L'opération a également été ratifiée par le gouverneur de Svalbard, Lars Fause. "Le tribunal de district a ordonné que le navire accoste à un endroit déterminé par le gouverneur, et il a été décidé qu'il restera à quai à Barentsburg jusqu'à ce que le gouverneur ou le tribunal de district décident le contraire", a indiqué dans des déclarations à la radiodiffusion nationale NRK.
Le responsable politique a souligné que les institutions de Svalbard fourniront "une assistance aux personnes affectées par cette détention". "Nous faciliterons également le retour de l'équipage et des passagers en Russie", a-t-il ajouté.
En même temps, il a clairement indiqué que son intention est "d'aborder cette question au niveau local, par la coopération, le dialogue et la discussion avec les autorités de Barentsburg". "En ce qui concerne la politique étrangère, je renvoie à Oslo", a-t-il souligné, renvoyant ainsi au gouvernement central norvégien.
De plus, il a expliqué qu'il a déjà "dialogué avec les autorités de Barentsburg, expliqué le motif et les étapes à suivre". "S'ils souhaitent contester cette décision, ils doivent le faire devant le tribunal de district de Nord-Troms et Senja", a-t-il noté en référence au deuxième établissement le plus peuplé de l'archipel, où réside majoritairement une population de nationalité russe.

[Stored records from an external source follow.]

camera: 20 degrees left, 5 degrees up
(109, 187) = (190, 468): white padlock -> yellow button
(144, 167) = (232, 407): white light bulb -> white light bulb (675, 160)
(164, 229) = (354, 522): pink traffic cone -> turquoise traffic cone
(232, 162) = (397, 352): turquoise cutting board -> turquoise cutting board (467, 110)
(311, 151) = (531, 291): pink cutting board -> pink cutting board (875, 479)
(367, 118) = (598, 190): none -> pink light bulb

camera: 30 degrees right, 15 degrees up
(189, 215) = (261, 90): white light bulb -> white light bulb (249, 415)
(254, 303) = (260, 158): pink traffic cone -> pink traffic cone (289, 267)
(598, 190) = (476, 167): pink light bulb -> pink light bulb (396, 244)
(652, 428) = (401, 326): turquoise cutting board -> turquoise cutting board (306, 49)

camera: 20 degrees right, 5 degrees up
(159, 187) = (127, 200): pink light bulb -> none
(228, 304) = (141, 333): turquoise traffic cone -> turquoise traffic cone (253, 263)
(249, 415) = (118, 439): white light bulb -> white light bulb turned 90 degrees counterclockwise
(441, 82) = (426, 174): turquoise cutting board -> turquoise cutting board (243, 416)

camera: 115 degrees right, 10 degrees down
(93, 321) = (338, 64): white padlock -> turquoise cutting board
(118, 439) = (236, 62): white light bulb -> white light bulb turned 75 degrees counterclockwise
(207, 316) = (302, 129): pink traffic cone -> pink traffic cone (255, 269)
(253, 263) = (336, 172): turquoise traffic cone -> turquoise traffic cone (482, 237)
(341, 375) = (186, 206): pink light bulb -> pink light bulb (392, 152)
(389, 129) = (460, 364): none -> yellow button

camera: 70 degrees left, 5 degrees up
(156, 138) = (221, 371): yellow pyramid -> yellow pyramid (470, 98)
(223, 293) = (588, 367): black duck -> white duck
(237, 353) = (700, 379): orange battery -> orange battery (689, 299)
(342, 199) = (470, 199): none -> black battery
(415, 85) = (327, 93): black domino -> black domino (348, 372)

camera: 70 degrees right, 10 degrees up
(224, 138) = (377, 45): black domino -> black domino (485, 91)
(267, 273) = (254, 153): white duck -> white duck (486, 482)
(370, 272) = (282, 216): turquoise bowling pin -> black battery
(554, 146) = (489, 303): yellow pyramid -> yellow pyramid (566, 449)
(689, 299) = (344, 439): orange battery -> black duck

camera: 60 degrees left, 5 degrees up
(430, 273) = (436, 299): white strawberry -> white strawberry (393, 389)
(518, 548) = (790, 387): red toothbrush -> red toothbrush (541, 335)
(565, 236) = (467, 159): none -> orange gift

Bien que Svalbard fasse partie de la Norvège, Moscou conserve le droit d'exploiter des ressources naturelles dans la zone en vertu d'un traité signé en 1920, ce qui justifie également sa présence diplomatique à Barentsburg. Le 'Professeur Molchanov' —lié à l'Institut océanographique Shirshov, sanctionné par les États-Unis et l'Ukraine— mène depuis des années des recherches sur le fond marin autour des îles à la recherche de minéraux, selon les détails de NRK.
Naftogaz insiste pour poursuivre des biens russes afin d'exécuter l'arbitrage
Sur la saisie s'est également exprimé Naftogaz, qui a souligné dans un communiqué que l'action a été menée "à la demande du Groupe Naftogaz", et a exprimé sa gratitude "aux autorités norvégiennes pour leur collaboration afin d'exiger des comptes à la Fédération de Russie".
La société énergétique ukrainienne a décrit la décision des autorités norvégiennes "comme faisant partie des efforts mondiaux pour exécuter l'arbitrage obtenu par Naftogaz et d'autres entreprises du Groupe contre la Fédération de Russie pour l'expropriation illégale de ses actifs en Crimée, territoire que la Russie a annexé illégalement en 2014".
Dans le texte, la société rappelle les montants de l'arbitrage, "qui s'élèvent à environ 4.220 millions de dollars (plus de 3.640 millions d'euros), plus intérêts et frais", et a évalué la saisie comme "un autre pas important pour rétablir la justice".
"La Russie ne peut pas échapper à sa responsabilité simplement en refusant de se conformer à un arbitrage international. Nous continuerons à poursuivre des actifs russes dans le monde entier jusqu'à ce que l'indemnisation accordée à Naftogaz et à d'autres entreprises du Groupe Naftogaz soit payée", a déclaré le directeur exécutif par intérim du groupe, Sergi Fedorenko.